More Help: Examples and sample workflows can be found at the Scientific Strategy website: www.scientificstrategy.com.

Input Ports

  1. Port Type: Data
    Input Correlation Pairs: The input set of correlations as a list of pairs. Each pair should quantify the correlation between a single row and a single column for all unique row-column combinations for the Output Correlation Matrix. The Input Correlation Pairs should include the following columns:
    1. From Distribution (string): The name of the first Customer Distribution for a row/column within the Output Correlation Matrix
    2. To Distribution (string): The name of the second Customer Distribution for a column/row within the Output Correlation Matrix
    3. Correlation (double): The degree of correlation between the first Customer Distribution and the Second Customer Distribution. If multiple correlations are provided for A:B or B:A then the lower correlations found in the input table will be used. This allows the user to append new rows to the bottom of the Input Correlation Pairs table and be confident that the new values will override the old values.

Output Ports

  1. Port Type: Data
    Output Correlation Matrix: The output set of correlations that define the relationship between Customer Distributions. The Correlation Matrix will be symmetrical such that the number of data rows match the number of columns. Each row Distribution Name will be unique and correspond to a column of the same name. The Output Correlation Matrix will contain these columns:
    1. Distribution: The row name of the first Customer Distribution within the Output Correlation Matrix.
    2. Correlated Distributions: The column name of the second Customer Distribution within the Output Correlation Matrix, along with the degree of correlation to the row Customer Distribution. Output correlations will be symmetrical and range-limited to -1.0 and +1.0.
  2. Port Type: Data
    Output Correlation Repaired Matrix: The repaired output set of correlations that define the relationship between Customer Distributions. Repairing is required when the correlations are unrealistic. For example, if A is highly correlated to B (for example, A:B = +0.99) and if A is highly correlated with C (for example, A:C = +0.99) then B must be highly correlated with C (that is, B:C >> 0.0). More precisely, the Correlation Matrix must have all positive definite Eigenvalues. Note that it is not necessary for downstream nodes that generate Customer Distributions (such as the Matrix Distributions node or the Feature Generation node) to use this Correlation Repaired Matrix as these downstream nodes will always first self-repair the Input Correlation Matrix. The Output Correlation Repaired Matrix will contain the same columns as the Output Correlation Matrix:
    1. Distribution: The row name of the first Customer Distribution within the Output Correlation Repaired Matrix.
    2. Correlated Distributions: The column name of the second Customer Distribution within the Output Correlation Matrix, along with the repaired degree of correlation to the row Customer Distribution.
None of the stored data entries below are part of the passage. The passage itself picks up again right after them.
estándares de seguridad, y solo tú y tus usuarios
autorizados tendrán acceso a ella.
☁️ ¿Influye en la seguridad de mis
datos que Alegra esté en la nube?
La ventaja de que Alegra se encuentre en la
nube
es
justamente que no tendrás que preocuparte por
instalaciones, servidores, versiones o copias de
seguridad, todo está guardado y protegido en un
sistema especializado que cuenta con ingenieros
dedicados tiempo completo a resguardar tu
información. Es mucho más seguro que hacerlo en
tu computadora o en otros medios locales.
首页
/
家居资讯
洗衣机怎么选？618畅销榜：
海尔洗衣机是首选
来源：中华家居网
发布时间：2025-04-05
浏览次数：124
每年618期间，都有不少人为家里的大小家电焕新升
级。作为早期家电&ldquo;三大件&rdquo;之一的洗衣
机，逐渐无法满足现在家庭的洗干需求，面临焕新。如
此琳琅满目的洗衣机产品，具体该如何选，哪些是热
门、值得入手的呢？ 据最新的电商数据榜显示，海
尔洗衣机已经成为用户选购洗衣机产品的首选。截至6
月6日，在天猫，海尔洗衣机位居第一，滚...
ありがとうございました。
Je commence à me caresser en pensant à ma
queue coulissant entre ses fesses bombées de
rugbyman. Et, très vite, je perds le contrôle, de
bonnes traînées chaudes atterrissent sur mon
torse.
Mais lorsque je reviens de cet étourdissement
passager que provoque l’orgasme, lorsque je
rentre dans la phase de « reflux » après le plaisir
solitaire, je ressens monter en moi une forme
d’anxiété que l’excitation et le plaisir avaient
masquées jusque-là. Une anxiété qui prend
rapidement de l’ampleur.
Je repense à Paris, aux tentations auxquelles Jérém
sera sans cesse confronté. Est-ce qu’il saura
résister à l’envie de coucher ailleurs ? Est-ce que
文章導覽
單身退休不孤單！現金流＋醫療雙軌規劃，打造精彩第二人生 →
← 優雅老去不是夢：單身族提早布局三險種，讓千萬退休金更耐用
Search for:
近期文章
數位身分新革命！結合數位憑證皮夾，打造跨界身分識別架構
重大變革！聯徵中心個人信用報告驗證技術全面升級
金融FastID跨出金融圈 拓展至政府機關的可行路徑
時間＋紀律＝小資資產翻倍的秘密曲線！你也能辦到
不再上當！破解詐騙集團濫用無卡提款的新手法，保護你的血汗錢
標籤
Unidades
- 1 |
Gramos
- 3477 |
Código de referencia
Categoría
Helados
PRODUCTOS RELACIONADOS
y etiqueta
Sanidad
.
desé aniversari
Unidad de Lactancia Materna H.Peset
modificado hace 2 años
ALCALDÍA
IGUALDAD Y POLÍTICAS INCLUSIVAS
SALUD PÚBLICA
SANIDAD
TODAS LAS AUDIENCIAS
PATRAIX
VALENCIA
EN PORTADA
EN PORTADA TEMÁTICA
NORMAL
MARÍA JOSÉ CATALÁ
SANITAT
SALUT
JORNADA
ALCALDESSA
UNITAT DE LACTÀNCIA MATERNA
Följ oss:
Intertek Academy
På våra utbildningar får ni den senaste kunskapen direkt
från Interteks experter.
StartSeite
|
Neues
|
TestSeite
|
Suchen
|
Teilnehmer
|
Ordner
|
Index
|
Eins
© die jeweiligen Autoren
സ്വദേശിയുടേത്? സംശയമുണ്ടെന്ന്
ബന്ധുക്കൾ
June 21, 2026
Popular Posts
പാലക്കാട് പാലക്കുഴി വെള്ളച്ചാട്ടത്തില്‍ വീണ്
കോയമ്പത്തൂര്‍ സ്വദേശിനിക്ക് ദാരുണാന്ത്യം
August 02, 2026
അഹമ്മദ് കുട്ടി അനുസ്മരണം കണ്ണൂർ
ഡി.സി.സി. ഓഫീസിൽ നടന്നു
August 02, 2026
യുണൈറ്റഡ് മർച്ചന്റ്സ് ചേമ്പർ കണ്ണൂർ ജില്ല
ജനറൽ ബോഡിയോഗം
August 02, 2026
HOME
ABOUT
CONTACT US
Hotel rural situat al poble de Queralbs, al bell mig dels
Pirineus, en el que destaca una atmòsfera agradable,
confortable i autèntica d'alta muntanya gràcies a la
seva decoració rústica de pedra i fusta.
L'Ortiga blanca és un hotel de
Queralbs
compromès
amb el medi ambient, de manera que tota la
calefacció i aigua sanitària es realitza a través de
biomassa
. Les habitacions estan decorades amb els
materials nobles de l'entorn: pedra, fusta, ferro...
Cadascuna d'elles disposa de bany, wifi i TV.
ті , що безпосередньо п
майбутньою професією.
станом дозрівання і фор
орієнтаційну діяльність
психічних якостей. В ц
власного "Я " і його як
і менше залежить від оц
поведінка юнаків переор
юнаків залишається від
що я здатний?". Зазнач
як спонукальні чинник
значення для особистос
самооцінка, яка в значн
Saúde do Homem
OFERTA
Output correlations will be symmetrical and range-limited to -1.0 and +1.0.
  3. Port Type: Data
    Output Correlation Error Matrix: The difference between the Output Correlation Matrix and the Output Correlation Repaired Matrix. This is a convenience output to show how the Correlation Matrix needs to be repaired before Customer Distributions can be generated. The Output Correlation Error Matrix will contain the same columns as the Output Correlation Matrix:
    1. Distribution: The row name of the first Customer Distribution within the Output Correlation Error Matrix.
    2. Correlated Distributions: The column name of the second Customer Distribution within the Output Correlation Matrix, along with the difference between the output correlation and the repaired correlation.